◆ What is being asked: Copy the material below with every "GOSPODARKA" replaced by "EKONOMIA" and everything else unchanged. Leave the pictures out of your answer.

·····

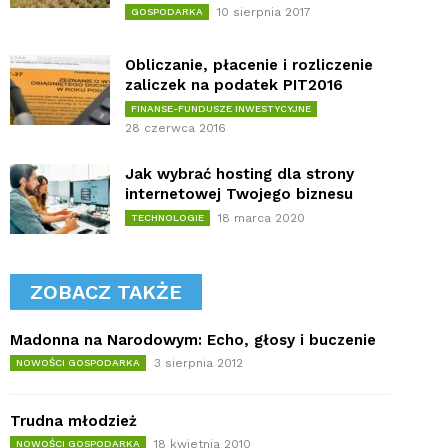
10 sierpnia 2017
GOSPODARKA
Obliczanie, płacenie i rozliczenie
zaliczek na podatek PIT2016
FINANSE-FUNDUSZE INWESTYCYJNE
28 czerwca 2016
Jak wybrać hosting dla strony
internetowej Twojego biznesu
18 marca 2020
TECHNOLOGIE
ZOBACZ TAKŻE
Madonna na Narodowym: Echo, głosy i buczenie
3 sierpnia 2012
NOWOŚCI GOSPODARKA
Trudna młodzież
18 kwietnia 2010
NOWOŚCI GOSPODARKA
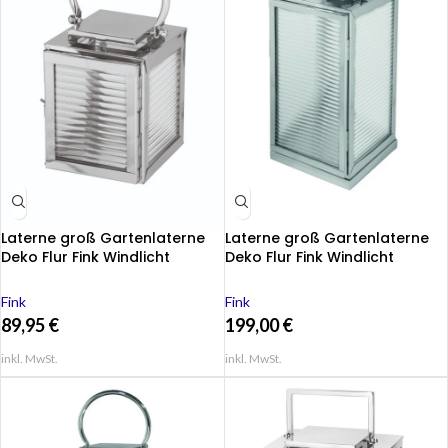
Laterne groß Gartenlaterne
Laterne groß Gartenlaterne
Deko Flur Fink Windlicht
Deko Flur Fink Windlicht
000000013535
000000013537
Fink
Fink
89,95
€
199,00
€
inkl. MwSt.
inkl. MwSt.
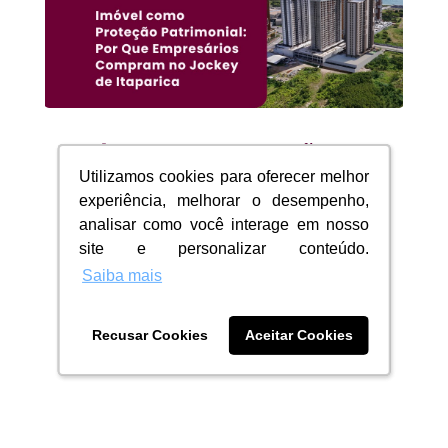
Imóvel como Proteção
Patrimonial: Por Que
Utilizamos cookies para oferecer melhor
Utilizamos cookies para oferecer melhor
experiência, melhorar o desempenho,
experiência, melhorar o desempenho,
Empresários Compram no
analisar como você interage em nosso
analisar como você interage em nosso
Jockey de Itaparica
site e personalizar conteúdo.
site e personalizar conteúdo.
15/03/2026
|
Blog
Saiba mais
Saiba mais
Imóvel como proteção patrimonial:
por que empresários compram no...
Recusar Cookies
Recusar Cookies
Aceitar Cookies
Aceitar Cookies
ler mais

·····

◆ Answer space:
10 sierpnia 2017
EKONOMIA
Obliczanie, płacenie i rozliczenie
zaliczek na podatek PIT2016
FINANSE-FUNDUSZE INWESTYCYJNE
28 czerwca 2016
Jak wybrać hosting dla strony
internetowej Twojego biznesu
18 marca 2020
TECHNOLOGIE
ZOBACZ TAKŻE
Madonna na Narodowym: Echo, głosy i buczenie
3 sierpnia 2012
NOWOŚCI EKONOMIA
Trudna młodzież
18 kwietnia 2010
NOWOŚCI EKONOMIA
Laterne groß Gartenlaterne
Laterne groß Gartenlaterne
Deko Flur Fink Windlicht
Deko Flur Fink Windlicht
000000013535
000000013537
Fink
Fink
89,95
€
199,00
€
inkl. MwSt.
inkl. MwSt.
Imóvel como Proteção
Patrimonial: Por Que
Utilizamos cookies para oferecer melhor
Utilizamos cookies para oferecer melhor
experiência, melhorar o desempenho,
experiência, melhorar o desempenho,
Empresários Compram no
analisar como você interage em nosso
analisar como você interage em nosso
Jockey de Itaparica
site e personalizar conteúdo.
site e personalizar conteúdo.
15/03/2026
|
Blog
Saiba mais
Saiba mais
Imóvel como proteção patrimonial:
por que empresários compram no...
Recusar Cookies
Recusar Cookies
Aceitar Cookies
Aceitar Cookies
ler mais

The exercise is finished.